Q. This file D, did it have a figure behind it, 1, 2, 3, etc.?
A. As far as I remember, yes, but I don't know what kind of figures were behind it.
Q. Is it correct if in your book you wrote that there was the figure II behind that D?
A. From my recollection I gather that is correct.
Q. On the orders for protective custody was the figure II before the letter D or behind?
A. That is a point where already when I wrote the first manuscript of my book I had some hesitation. I even remember that in two or three points of the manuscript once I saw D-II and once II-D, and then eventually I changed it, in order to unify it, and I think that I wrote II-D. Before this Tribunal, however, I cannot state with certitude whether on the orders for protective custody the figure was before the letter or behind.
Q. Do you know the book, Weissruethel's "Night and Fog", "Nacht und Nebel"?
A. I know the title of the book, and I have read some parts of the book myself. However, up to now, in spite of the fact I have the book at home, I didn't have time to read it completely.
Q. Do you remember that on the first cover page of this book there is a copy of an order for protective custody?
A. Yes.
Q. Is it correct that on this order for protective custody at the left top there is the file II-D?
A. Well, I didn't notice that. I didn't give it any attention.
Q. If I tell you now that this book has the sign for the order for protective custody - you mentioned D-II, but in reality the sign was II-D and not D-II, and I put it to you furthermore that from the similar sound of the file, which you assumed, you assumed a connection between the II-D and D-II, Gestapo and D-II, what do you say to that, did you?
A. Today I don't think that in my book, "The SS State", I have linked the connection in such a manner as if the orders for protective custody in a camp had been issued by the WVHA of the SS. I even think that I remember, that I specified especially that the prisoners had some doubts and some questioning about this letter "D", and very often it was considered the first letter of the concentration camp of Dachau, but in reality the connection was there with the WVHA. Outside of the book I wrote I have to say in this connection that the letter "D" on the order for protective custody was applied already much earlier, as far as I remember even as early as 1938. I don't know whether it wasn't even earlier than that. The SS WVHA, however, was built up from other departments of the SS, from other areas of the SS, and gradually built up, and its final formulation was thought about, and therefore a connection between the Gestapo, or rather the inspectorate of the C.C.O. in the RSHA, on the one hand, and the SS WVHA later on, on the other hand, concerning the letter "D", such a connection is not only probable, but rather exists.
Q. If I now speak to you of a part of your book which deals with this matter, then you can explain your position to me.
A. Of course I can explain my position.
Q. And I quote, whether the-
MR. McHANEY: If this is a continuation of the same type of question I would like to object. The prosecution has never contended that the WVHA issued protective custody orders or had anything to do with the commitment of prisoners to concentration camps. If my memory serves me correctly the indictment excludes that, and charges that the WVHA, Armtsgruppe D, was in charge of all things other than the commitment of prisoners, so I can't see any point in taking up a lot of time discussing something which was in the jurisdiction of the RSHA, and no one is on trial here from the RSHA.

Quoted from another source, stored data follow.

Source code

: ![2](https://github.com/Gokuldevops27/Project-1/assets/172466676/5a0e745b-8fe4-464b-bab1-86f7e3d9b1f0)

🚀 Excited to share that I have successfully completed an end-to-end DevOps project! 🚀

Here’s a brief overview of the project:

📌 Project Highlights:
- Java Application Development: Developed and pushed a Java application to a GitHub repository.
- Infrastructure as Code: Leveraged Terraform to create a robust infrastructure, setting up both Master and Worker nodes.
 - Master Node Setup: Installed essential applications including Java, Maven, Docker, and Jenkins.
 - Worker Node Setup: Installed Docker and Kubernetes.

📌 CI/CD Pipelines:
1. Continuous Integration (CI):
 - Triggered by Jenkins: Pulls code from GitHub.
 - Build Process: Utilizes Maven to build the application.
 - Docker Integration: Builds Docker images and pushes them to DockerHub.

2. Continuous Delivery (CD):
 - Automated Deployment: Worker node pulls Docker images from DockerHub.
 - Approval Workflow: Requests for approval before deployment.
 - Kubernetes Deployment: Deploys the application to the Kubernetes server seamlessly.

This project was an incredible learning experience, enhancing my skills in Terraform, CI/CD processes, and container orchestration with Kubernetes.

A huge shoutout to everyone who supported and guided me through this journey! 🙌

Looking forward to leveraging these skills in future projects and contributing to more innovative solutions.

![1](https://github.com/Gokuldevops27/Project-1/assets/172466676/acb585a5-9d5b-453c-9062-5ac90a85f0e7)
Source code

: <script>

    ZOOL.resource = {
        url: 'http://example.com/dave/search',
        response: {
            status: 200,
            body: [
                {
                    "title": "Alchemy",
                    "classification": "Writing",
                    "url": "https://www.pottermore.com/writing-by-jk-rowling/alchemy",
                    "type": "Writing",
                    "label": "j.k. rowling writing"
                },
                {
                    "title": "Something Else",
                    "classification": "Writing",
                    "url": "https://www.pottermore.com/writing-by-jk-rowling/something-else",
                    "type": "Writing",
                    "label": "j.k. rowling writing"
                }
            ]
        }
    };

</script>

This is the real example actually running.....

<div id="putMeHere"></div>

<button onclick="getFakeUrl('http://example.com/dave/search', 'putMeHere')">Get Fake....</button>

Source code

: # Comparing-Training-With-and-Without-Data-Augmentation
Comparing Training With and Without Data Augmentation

DR. BELZER: If Your Honor please, I have only one further question concerning this matter, and that is in order to clarify the independence of the office D-II from the Gestapo, and the witness, in direct examination as well as in cross-examination, has talked of the sending of the concentration camp inmates into the camp, and the lack of care during the transport. In this connection I thought it was my duty to put this question to the witness and to clarify the matter.
THE PRESIDENT: I don't think the matter needs clarifying. Neither the witness nor the Prosecution claims that the WVHA had anything to do with the sending of prisoners to the concentration camps. Mr. McHaney has just admitted that.